** Given entries follows **

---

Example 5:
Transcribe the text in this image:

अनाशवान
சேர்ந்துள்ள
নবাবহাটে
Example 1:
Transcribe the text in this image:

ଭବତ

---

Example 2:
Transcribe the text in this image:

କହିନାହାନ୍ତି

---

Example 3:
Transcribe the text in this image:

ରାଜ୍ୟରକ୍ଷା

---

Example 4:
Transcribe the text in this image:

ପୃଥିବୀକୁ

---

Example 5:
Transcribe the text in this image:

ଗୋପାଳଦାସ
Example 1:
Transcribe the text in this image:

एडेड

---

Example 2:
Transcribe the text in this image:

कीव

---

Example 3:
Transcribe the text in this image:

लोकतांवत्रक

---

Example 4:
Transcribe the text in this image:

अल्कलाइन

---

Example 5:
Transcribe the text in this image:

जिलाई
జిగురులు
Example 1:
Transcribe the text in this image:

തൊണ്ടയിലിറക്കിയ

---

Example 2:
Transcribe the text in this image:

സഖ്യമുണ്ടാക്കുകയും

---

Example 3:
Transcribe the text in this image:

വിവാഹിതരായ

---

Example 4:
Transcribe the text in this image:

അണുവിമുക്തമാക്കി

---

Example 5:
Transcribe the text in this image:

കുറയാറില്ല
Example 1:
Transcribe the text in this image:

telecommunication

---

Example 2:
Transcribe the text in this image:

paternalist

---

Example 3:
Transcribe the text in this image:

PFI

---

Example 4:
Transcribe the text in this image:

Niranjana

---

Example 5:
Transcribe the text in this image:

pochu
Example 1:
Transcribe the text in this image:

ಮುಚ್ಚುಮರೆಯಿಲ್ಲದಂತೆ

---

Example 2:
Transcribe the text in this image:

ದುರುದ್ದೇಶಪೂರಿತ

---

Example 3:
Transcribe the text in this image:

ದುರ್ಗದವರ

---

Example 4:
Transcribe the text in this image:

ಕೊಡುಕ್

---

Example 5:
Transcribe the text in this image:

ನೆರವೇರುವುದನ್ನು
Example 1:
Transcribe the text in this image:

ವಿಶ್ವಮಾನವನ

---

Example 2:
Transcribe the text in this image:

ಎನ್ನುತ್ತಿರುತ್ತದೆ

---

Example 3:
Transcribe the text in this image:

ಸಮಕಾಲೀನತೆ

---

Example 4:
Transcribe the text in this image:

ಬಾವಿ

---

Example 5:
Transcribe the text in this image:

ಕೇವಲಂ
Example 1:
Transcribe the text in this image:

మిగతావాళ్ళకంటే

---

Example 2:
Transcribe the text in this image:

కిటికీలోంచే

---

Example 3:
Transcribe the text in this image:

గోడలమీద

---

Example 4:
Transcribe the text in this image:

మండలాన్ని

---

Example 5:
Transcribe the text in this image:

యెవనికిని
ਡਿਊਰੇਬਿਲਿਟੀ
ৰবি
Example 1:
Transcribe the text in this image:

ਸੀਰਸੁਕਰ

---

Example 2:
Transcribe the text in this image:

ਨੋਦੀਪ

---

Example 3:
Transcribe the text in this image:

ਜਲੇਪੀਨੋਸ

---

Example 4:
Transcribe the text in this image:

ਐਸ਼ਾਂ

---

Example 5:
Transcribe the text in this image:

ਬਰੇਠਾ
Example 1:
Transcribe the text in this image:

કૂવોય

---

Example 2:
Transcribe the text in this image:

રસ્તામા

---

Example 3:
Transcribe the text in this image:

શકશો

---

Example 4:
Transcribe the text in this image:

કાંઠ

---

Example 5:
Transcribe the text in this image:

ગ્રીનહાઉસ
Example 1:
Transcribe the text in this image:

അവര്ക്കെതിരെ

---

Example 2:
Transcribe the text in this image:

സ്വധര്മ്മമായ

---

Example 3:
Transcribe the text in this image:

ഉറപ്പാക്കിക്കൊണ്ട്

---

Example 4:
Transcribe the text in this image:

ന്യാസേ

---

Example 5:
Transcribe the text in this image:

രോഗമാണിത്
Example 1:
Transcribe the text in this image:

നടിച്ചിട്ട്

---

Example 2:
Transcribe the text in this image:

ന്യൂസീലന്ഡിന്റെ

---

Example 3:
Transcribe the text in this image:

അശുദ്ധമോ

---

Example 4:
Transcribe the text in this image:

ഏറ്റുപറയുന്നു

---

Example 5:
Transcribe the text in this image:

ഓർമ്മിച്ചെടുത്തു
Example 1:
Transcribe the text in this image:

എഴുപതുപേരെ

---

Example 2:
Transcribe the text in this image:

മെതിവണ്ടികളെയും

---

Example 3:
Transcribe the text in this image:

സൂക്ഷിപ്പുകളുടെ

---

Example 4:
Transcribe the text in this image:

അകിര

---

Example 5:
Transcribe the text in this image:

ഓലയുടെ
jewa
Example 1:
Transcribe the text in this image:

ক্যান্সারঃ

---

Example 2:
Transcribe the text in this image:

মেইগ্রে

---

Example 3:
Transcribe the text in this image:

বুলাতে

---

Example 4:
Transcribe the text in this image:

** End of Given entries **

*What the task asks*
Print the data in full, with each line exactly as given.

*Problem solution*
---

Example 5:
Transcribe the text in this image:

अनाशवान
சேர்ந்துள்ள
নবাবহাটে
Example 1:
Transcribe the text in this image:

ଭବତ

---

Example 2:
Transcribe the text in this image:

କହିନାହାନ୍ତି

---

Example 3:
Transcribe the text in this image:

ରାଜ୍ୟରକ୍ଷା

---

Example 4:
Transcribe the text in this image:

ପୃଥିବୀକୁ

---

Example 5:
Transcribe the text in this image:

ଗୋପାଳଦାସ
Example 1:
Transcribe the text in this image:

एडेड

---

Example 2:
Transcribe the text in this image:

कीव

---

Example 3:
Transcribe the text in this image:

लोकतांवत्रक

---

Example 4:
Transcribe the text in this image:

अल्कलाइन

---

Example 5:
Transcribe the text in this image:

जिलाई
జిగురులు
Example 1:
Transcribe the text in this image:

തൊണ്ടയിലിറക്കിയ

---

Example 2:
Transcribe the text in this image:

സഖ്യമുണ്ടാക്കുകയും

---

Example 3:
Transcribe the text in this image:

വിവാഹിതരായ

---

Example 4:
Transcribe the text in this image:

അണുവിമുക്തമാക്കി

---

Example 5:
Transcribe the text in this image:

കുറയാറില്ല
Example 1:
Transcribe the text in this image:

telecommunication

---

Example 2:
Transcribe the text in this image:

paternalist

---

Example 3:
Transcribe the text in this image:

PFI

---

Example 4:
Transcribe the text in this image:

Niranjana

---

Example 5:
Transcribe the text in this image:

pochu
Example 1:
Transcribe the text in this image:

ಮುಚ್ಚುಮರೆಯಿಲ್ಲದಂತೆ

---

Example 2:
Transcribe the text in this image:

ದುರುದ್ದೇಶಪೂರಿತ

---

Example 3:
Transcribe the text in this image:

ದುರ್ಗದವರ

---

Example 4:
Transcribe the text in this image:

ಕೊಡುಕ್

---

Example 5:
Transcribe the text in this image:

ನೆರವೇರುವುದನ್ನು
Example 1:
Transcribe the text in this image:

ವಿಶ್ವಮಾನವನ

---

Example 2:
Transcribe the text in this image:

ಎನ್ನುತ್ತಿರುತ್ತದೆ

---

Example 3:
Transcribe the text in this image:

ಸಮಕಾಲೀನತೆ

---

Example 4:
Transcribe the text in this image:

ಬಾವಿ

---

Example 5:
Transcribe the text in this image:

ಕೇವಲಂ
Example 1:
Transcribe the text in this image:

మిగతావాళ్ళకంటే

---

Example 2:
Transcribe the text in this image:

కిటికీలోంచే

---

Example 3:
Transcribe the text in this image:

గోడలమీద

---

Example 4:
Transcribe the text in this image:

మండలాన్ని

---

Example 5:
Transcribe the text in this image:

యెవనికిని
ਡਿਊਰੇਬਿਲਿਟੀ
ৰবি
Example 1:
Transcribe the text in this image:

ਸੀਰਸੁਕਰ

---

Example 2:
Transcribe the text in this image:

ਨੋਦੀਪ

---

Example 3:
Transcribe the text in this image:

ਜਲੇਪੀਨੋਸ

---

Example 4:
Transcribe the text in this image:

ਐਸ਼ਾਂ

---

Example 5:
Transcribe the text in this image:

ਬਰੇਠਾ
Example 1:
Transcribe the text in this image:

કૂવોય

---

Example 2:
Transcribe the text in this image:

રસ્તામા

---

Example 3:
Transcribe the text in this image:

શકશો

---

Example 4:
Transcribe the text in this image:

કાંઠ

---

Example 5:
Transcribe the text in this image:

ગ્રીનહાઉસ
Example 1:
Transcribe the text in this image:

അവര്ക്കെതിരെ

---

Example 2:
Transcribe the text in this image:

സ്വധര്മ്മമായ

---

Example 3:
Transcribe the text in this image:

ഉറപ്പാക്കിക്കൊണ്ട്

---

Example 4:
Transcribe the text in this image:

ന്യാസേ

---

Example 5:
Transcribe the text in this image:

രോഗമാണിത്
Example 1:
Transcribe the text in this image:

നടിച്ചിട്ട്

---

Example 2:
Transcribe the text in this image:

ന്യൂസീലന്ഡിന്റെ

---

Example 3:
Transcribe the text in this image:

അശുദ്ധമോ

---

Example 4:
Transcribe the text in this image:

ഏറ്റുപറയുന്നു

---

Example 5:
Transcribe the text in this image:

ഓർമ്മിച്ചെടുത്തു
Example 1:
Transcribe the text in this image:

എഴുപതുപേരെ

---

Example 2:
Transcribe the text in this image:

മെതിവണ്ടികളെയും

---

Example 3:
Transcribe the text in this image:

സൂക്ഷിപ്പുകളുടെ

---

Example 4:
Transcribe the text in this image:

അകിര

---

Example 5:
Transcribe the text in this image:

ഓലയുടെ
jewa
Example 1:
Transcribe the text in this image:

ক্যান্সারঃ

---

Example 2:
Transcribe the text in this image:

মেইগ্রে

---

Example 3:
Transcribe the text in this image:

বুলাতে

---

Example 4:
Transcribe the text in this image:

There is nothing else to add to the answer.